Она больше не испытывала отвращения к любви. Она победила свой страх. И в постели оказывалась такой же болтливой, как и за столом. Ее монолог, насыщенный тревожными вопросами и не очень отличающийся от того, что предшествовал ему за ужином, свидетельствовал о возрастающем интересе к интимным отношениям. Я радовался этому началу, которое в скором времени должно было, вне всякого сомнения, привести к полному перевоплощению. Но оно же меня и беспокоило. Снисходительность Марины во всем, что касалось меня, была безгранична. Я опасался, что ее привязанность возрастет, а я не смогу на нее ответить.
— Я скоро поеду в Страсбург к моему дяде, — сказала она, — но мне хочется побыть с тобой до последнего момента. Ты когда уезжаешь?

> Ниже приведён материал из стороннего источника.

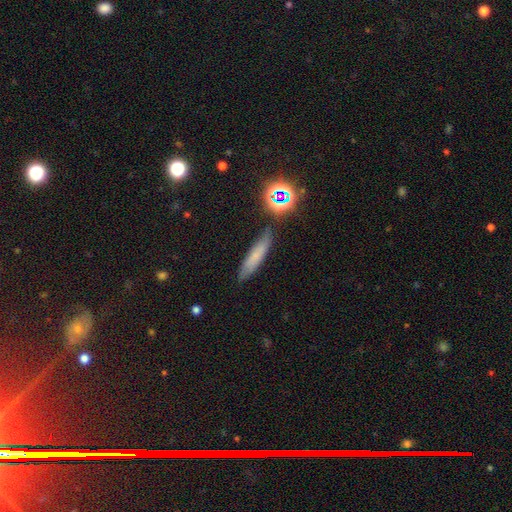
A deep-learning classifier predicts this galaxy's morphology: The model was most divided on "smooth or featured": smooth: 63%, featured or disk: 21%, star or artifact: 16%. More confident: how rounded — cigar-shaped (81%); merging — none (78%).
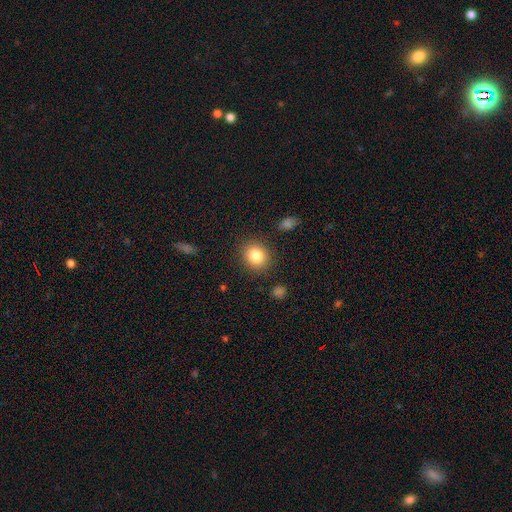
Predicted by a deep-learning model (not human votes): This is clearly a smooth galaxy (83%). How rounded: likely round (78%). Merging: clearly none (88%).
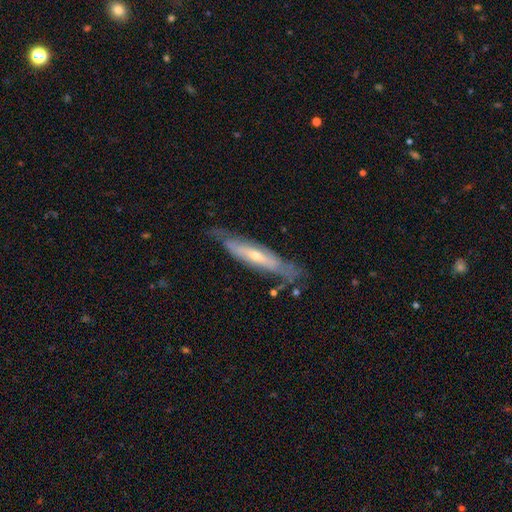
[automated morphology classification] featured or disk 68%, smooth 26%, star or artifact 6%. Down the decision tree: edge-on disk — yes (57%); merging — none (68%).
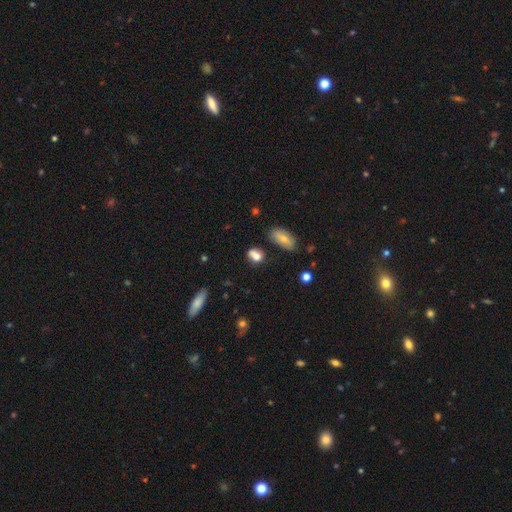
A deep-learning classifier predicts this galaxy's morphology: The model was most divided on "how rounded": in between: 61%, round: 36%, cigar-shaped: 3%. More confident: smooth or featured — smooth (75%); merging — none (51%).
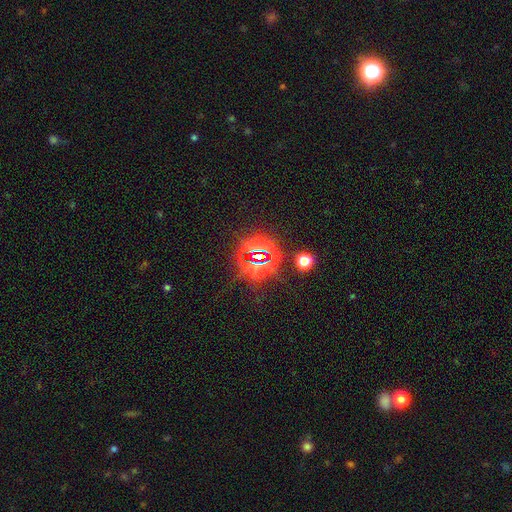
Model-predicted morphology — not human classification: smooth_or_featured: star or artifact (p=0.82) [alt: smooth p=0.10]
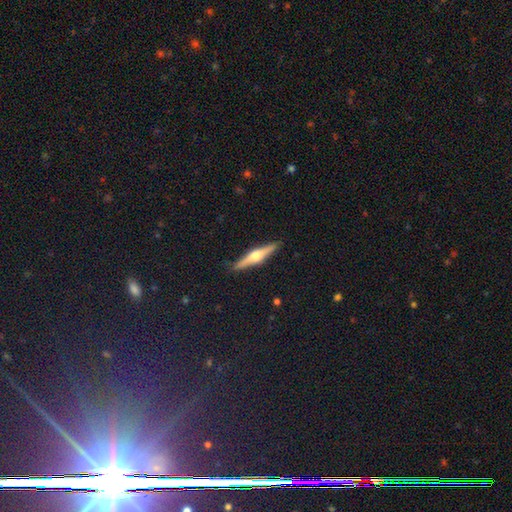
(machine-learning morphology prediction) featured or disk 71%, smooth 24%, star or artifact 6%. Down the decision tree: edge-on disk — yes (98%); edge-on bulge — rounded (92%); merging — none (90%).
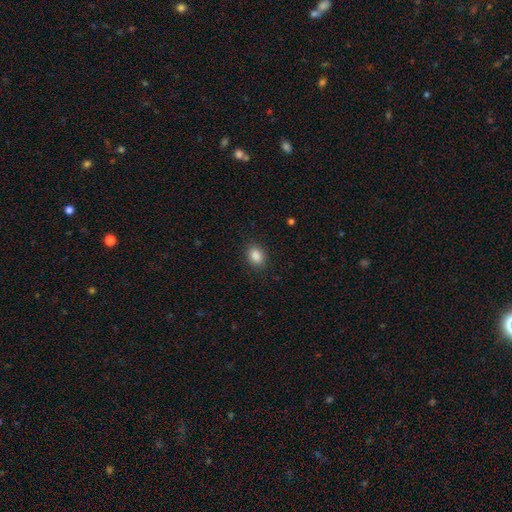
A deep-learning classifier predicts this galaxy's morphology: This appears to be a smooth galaxy with no disk features (87%) that is in between round and cigar-shaped (68%). Merging: none (88%).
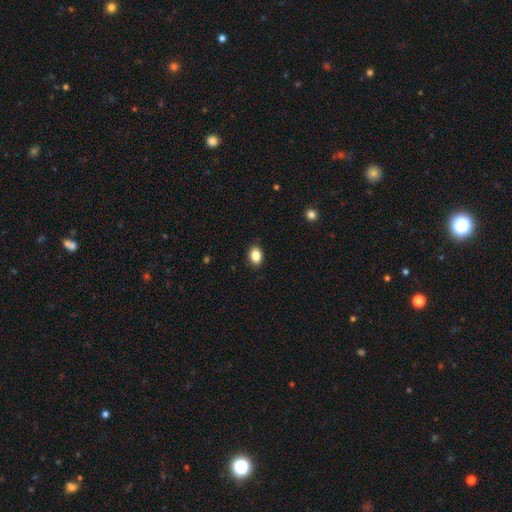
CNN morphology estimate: smooth-or-featured: smooth: 87% | star or artifact: 9% | featured or disk: 4%
  how-rounded: in between: 71% | round: 28% | cigar-shaped: 1%
  merging: none: 89% | minor disturbance: 8% | major disturbance: 2% | merger: 1%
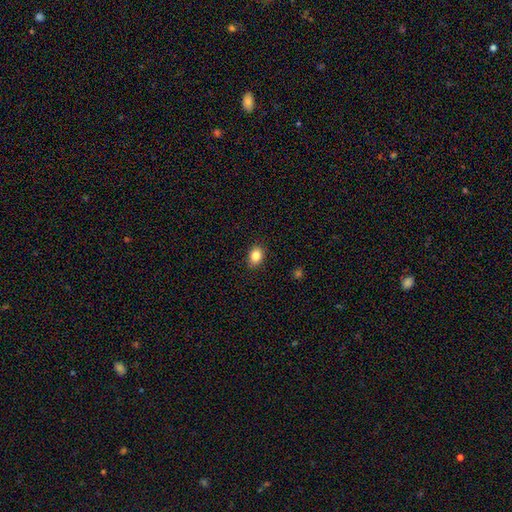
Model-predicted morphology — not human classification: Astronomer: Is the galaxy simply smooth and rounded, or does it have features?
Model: smooth — 85%.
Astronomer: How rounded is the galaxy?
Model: in between — 67%.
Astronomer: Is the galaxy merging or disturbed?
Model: none — 88%.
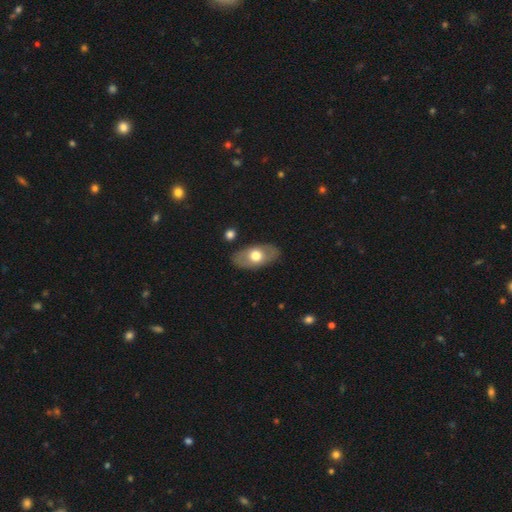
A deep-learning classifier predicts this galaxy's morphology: smooth-or-featured: smooth: 55% | featured or disk: 39% | star or artifact: 6%
  how-rounded: in between: 90% | round: 8% | cigar-shaped: 3%
  merging: none: 85% | minor disturbance: 11% | major disturbance: 3% | merger: 2%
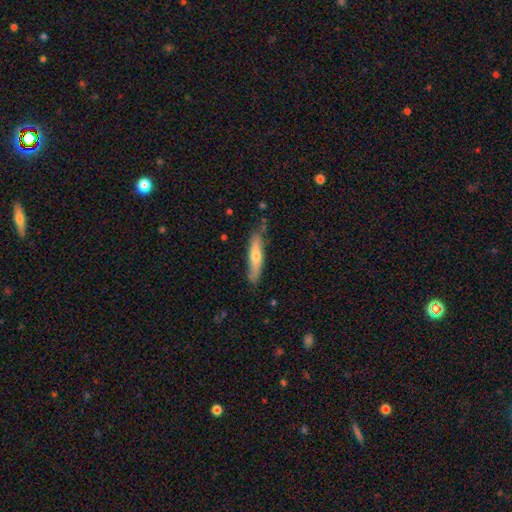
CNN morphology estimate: Smooth or featured: smooth — 59% (featured or disk — 35%)
How rounded: cigar-shaped — 83% (in between — 16%)
Merging: none — 77% (minor disturbance — 18%)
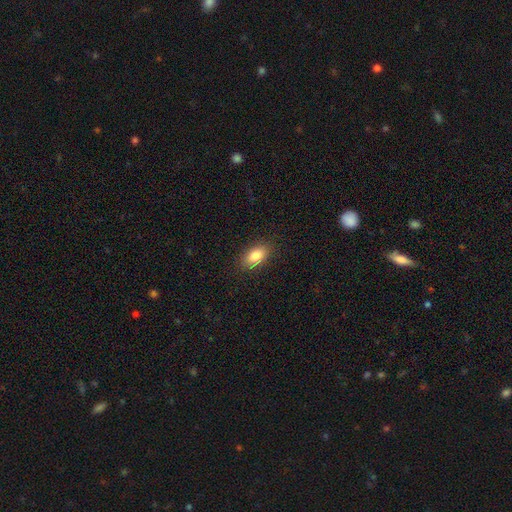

Мысль о том, что она могла бы отправиться на отдых вместе со мной, не приходила ей в голову. Радость, которую доставил бы ей этот план, выскажи я его, искушала меня это сделать. Однако такой поступок мог бы придать нашей связи большее значение, чем это соответствовало моим реальным чувствам. И потом, я ведь уже что-то пообещал Даниэль. Я хотел Даниэль. Лучше было ни о чем не говорить и не принимать никакого решения. Тем не менее я начал предупреждать моих больных о предстоящем отъезде, давать им адрес моего коллеги, который должен был заменить меня на это время.
Я отмечал свои визиты к больным в карманном ежедневнике.
«В 13 часов, Дельма, проспект Иена. В 14 часов, Лакост». Мой взгляд упал на календарь в начале ежедневника. В первые месяцы года я ставил маленькие крестики напротив имен святых; они напоминали о счастливых днях с Ирэн. Подобно тому как женщины аккуратно помечают в календаре дни своих недомоганий, я вел счет дням радостным. В январе крестики стояли везде, кроме тех нескольких дней, которые, очевидно, были помечены крестиками в календаре Ирэн. Мы с ней чествовали разных святых. В феврале и марте урожай удовольствий был скромным, в апреле же стал совсем ничтожным. Начиная с июня в моем дневнике не было больше ни одного крестика.